Culture

Les histoires vraies trop folles pour le cinéma

Ludivine Olives, mis à jour le 05.09.2012 à 14 h 40

Johnny Depp et Marion Cotillard pour l'avant-première de Public  Enemies / Nicogenin via Flickr, CC License by

Johnny Depp et Marion Cotillard pour l'avant-première de Public  Enemies / Nicogenin via Flickr, CC License by

L’un des reproches souvent faits aux blockbusters américains est le manque de réalisme de l’intrigue. Alors lorsqu’il s’agit de films tirés d’histoires vraies, les critiques pleuvent.

Or Cracked explique que, parfois, les réalisateurs et scénaristes font en sorte d’alléger le scénario pour le rendre plus crédible. Le site propose un top 5 de ces scénarios light.

Dans Public Enemies par exemple, le personnage de John Dillinger joué par Johnny Depp prend en otage 3 gardiens de prison avec un pistolet en bois recouvert de cirage. Il accède ainsi au stock des (vraies) armes de la prison et s’enfuit. Le vrai John Dilinger avait en réalité menacé d’une bûchette… 17 personnes et aucun ne s’en est aperçu. Quand on voit l’arme en question, on se dit que John Dilinger était un sacré bon bluffeur.

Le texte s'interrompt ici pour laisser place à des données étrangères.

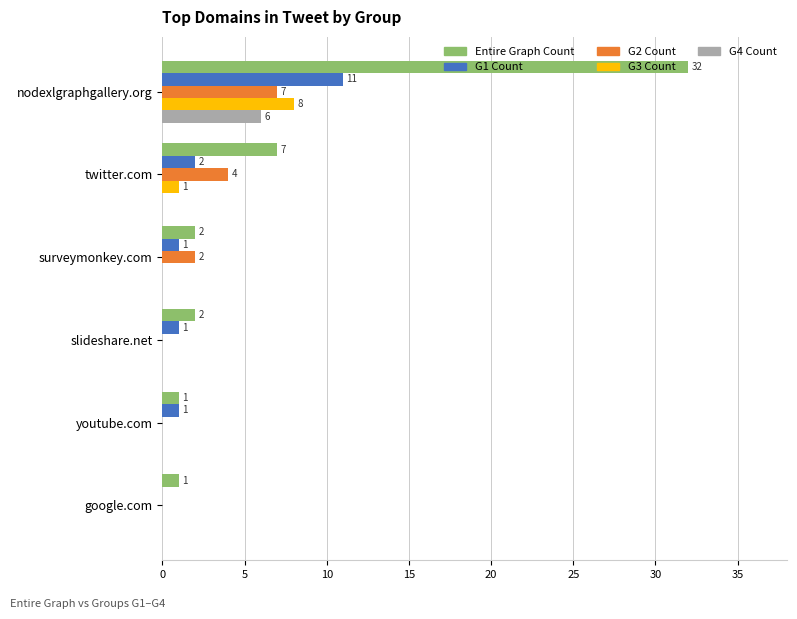

The value of G1 Count at youtube.com is 1. True or false?

True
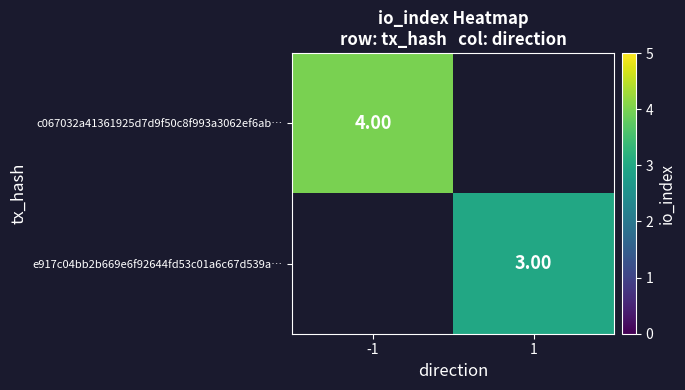

Count the number of data series in this chart.

2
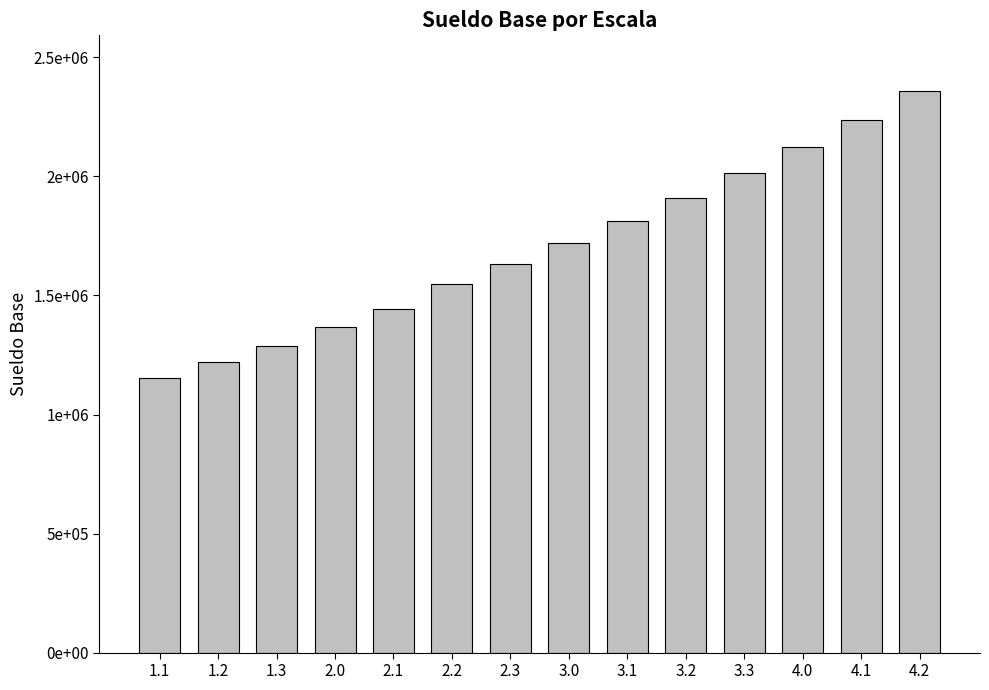

Are the bars horizontal?

No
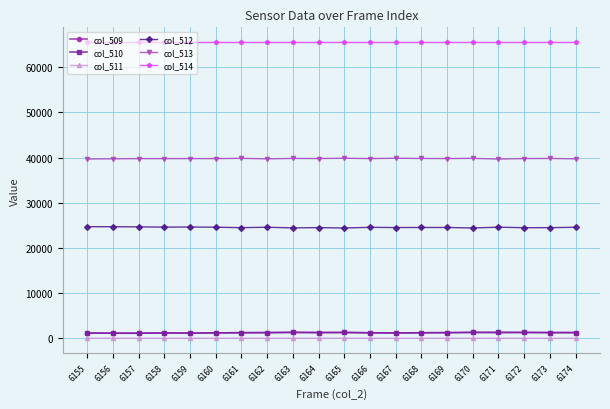

True or false: col_511 and col_509 intersect in this chart.

False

Dans Valkyrie, Tom Cruise joue un colonel nazi qui tente d’assassiner Adolf Hitler malgré l’amputation d’une main, de deux doigts et d’un œil. Le véritable Claus von Stauffenberg a vécu la même chose, mais a en plus refusé de prendre un quelconque antidouleur pour garder l’esprit clair face à son «plan d’attaque». Lorsque ses enfants sont venus lui rendre visite à l’hôpital, il a éclaté de rire en déclarant qu’il n’avait jamais su quoi faire de tous ses doigts de toute façon. Un optimisme à toute épreuve.

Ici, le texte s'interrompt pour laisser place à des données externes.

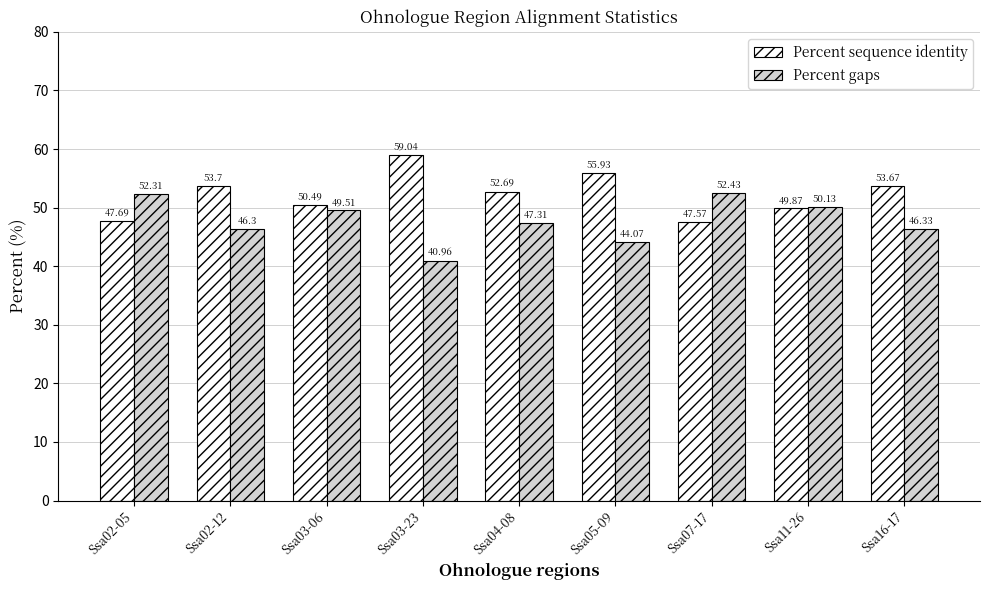

How many series are shown in this chart?

2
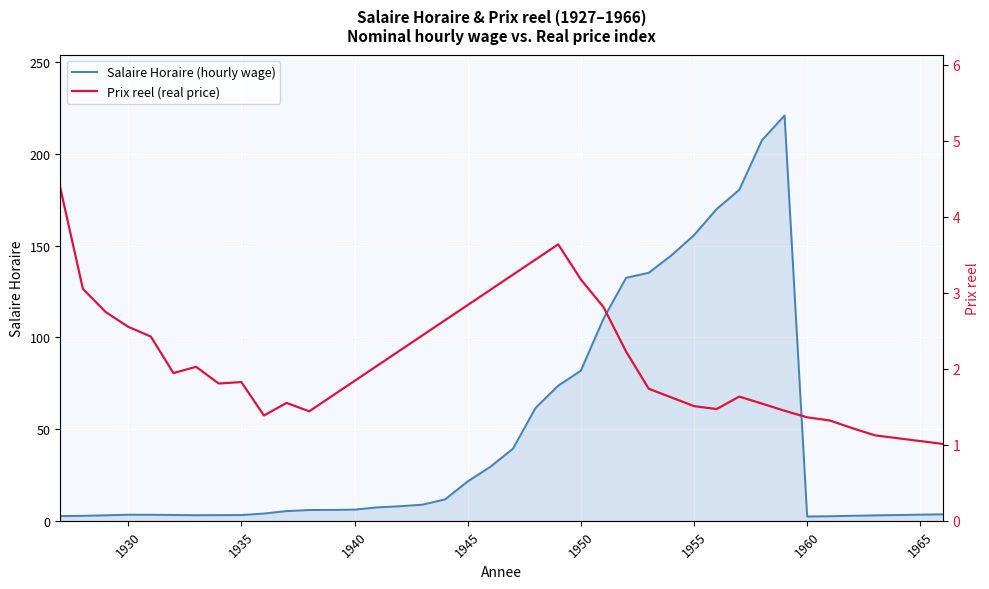

Where is the data nearest to the value 111?

1951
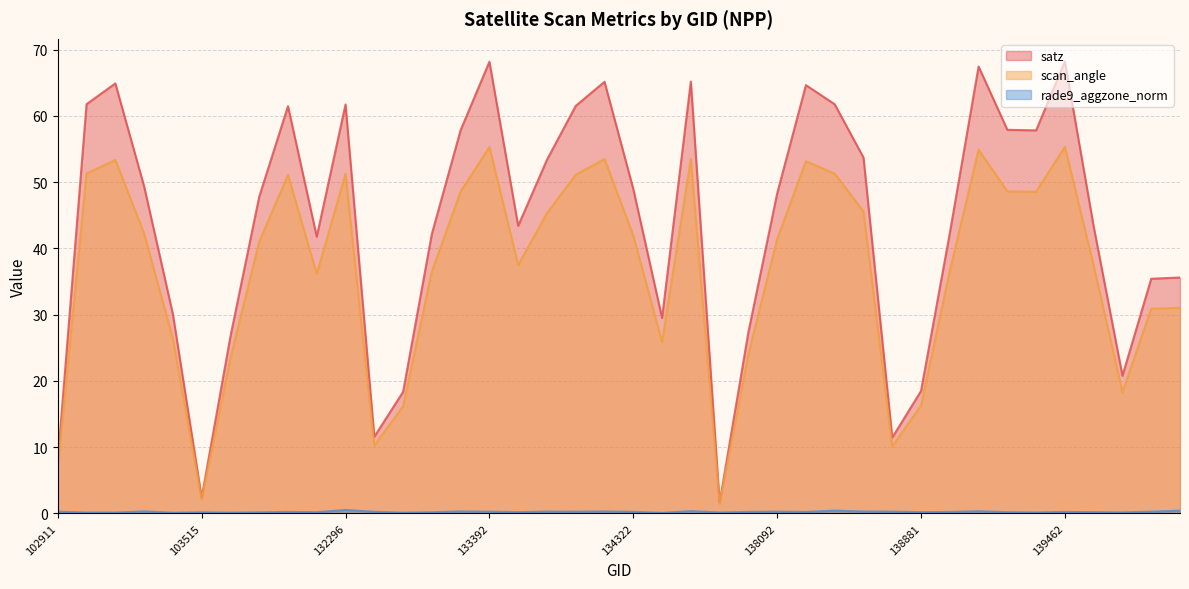

Where is rade9_aggzone_norm nearest to the value 0?

134505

Mais le plus étonnant vient du film Gladiator. Après avoir décapité un homme et poignardé plusieurs autres, Maximus, joué par Russel Crowe, hurle à l'arène sa plus célèbre phrase: «N'êtes-vous pas assez divertis?». Le réalisateur a souhaité faire un subtile parallèle entre les spectacles romains sadiques et les émissions de télévision voyeuristes actuelles.

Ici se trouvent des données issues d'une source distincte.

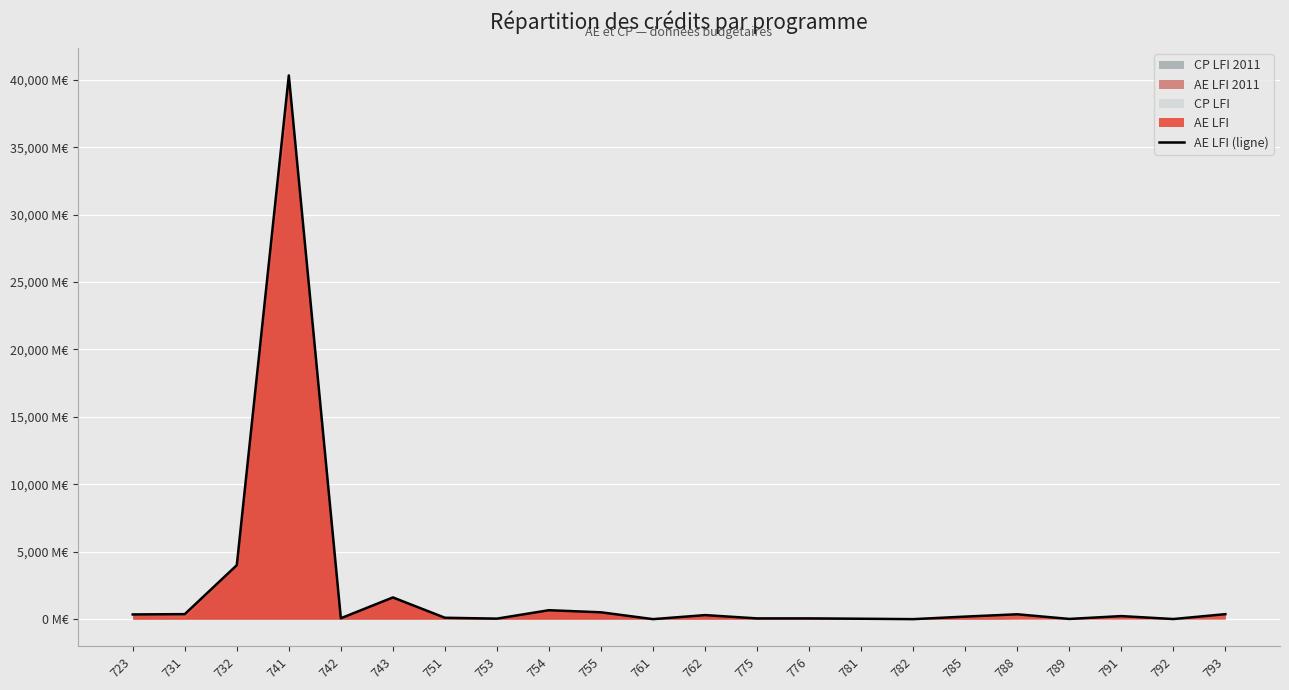

True or false: the data shows 8.0 at 792.

True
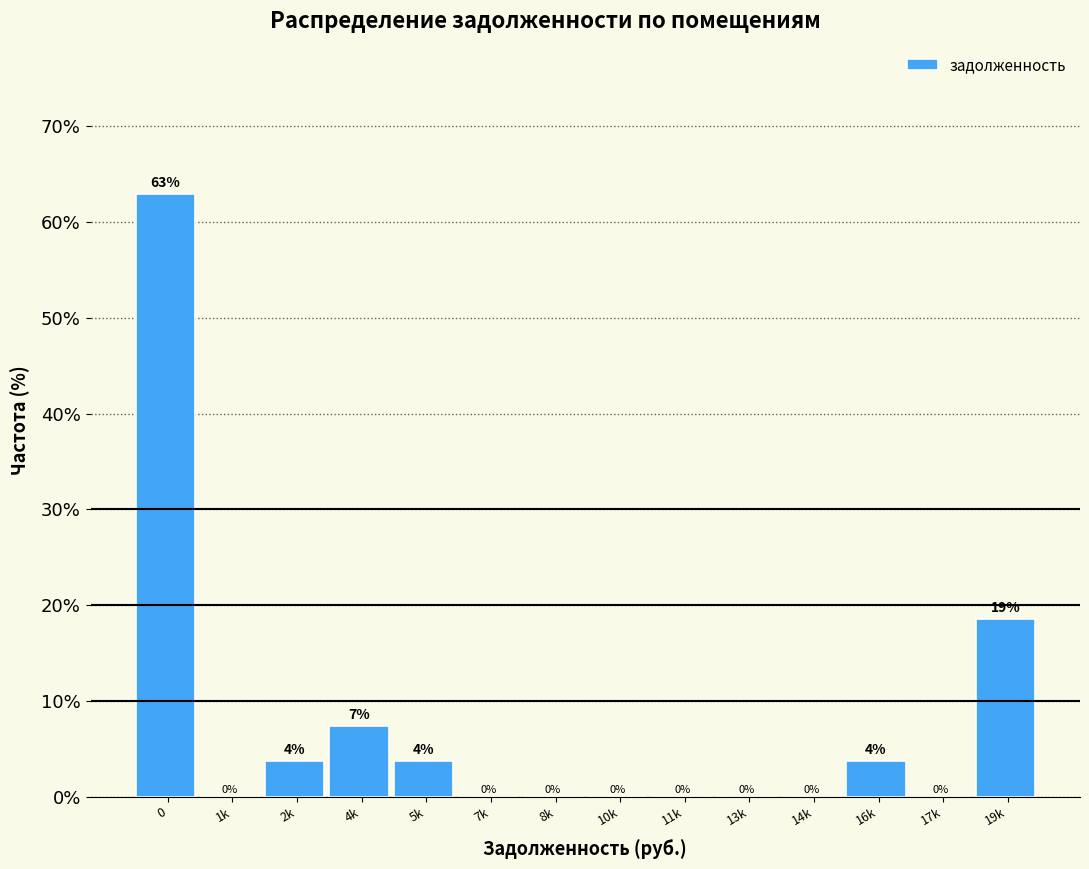

Is it true that the value at 17k is 0.0?

True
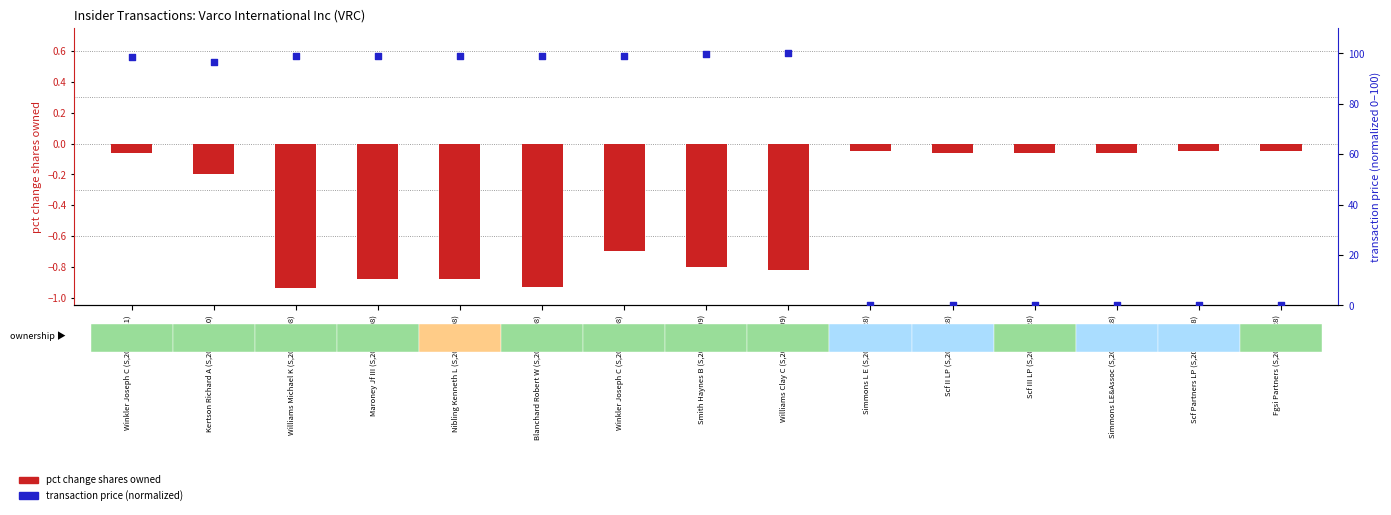

What are all the series names shown in the legend?

pct change shares owned, transaction price (normalized)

Dans la première version du scénario, ce lien était nettement moins subtile et… beaucoup plus réaliste. Les scénaristes avaient en tête que Maximus devienne «l'égérie» d'huile d’olive et qu’il ait son images placardée partout dans Rome. Ew explique que tous les aspects de la célébrité de Maximus ont été supprimés car cela semblait trop parodique. Pourtant, à l’époque, les gladiateurs étaient de véritables stars: des mosaïques romaines représentaient les gladiateurs populaires dans les combats, et ils avaient même leurs propres figurines. La Rome antique marque ainsi les débuts du sponsoring.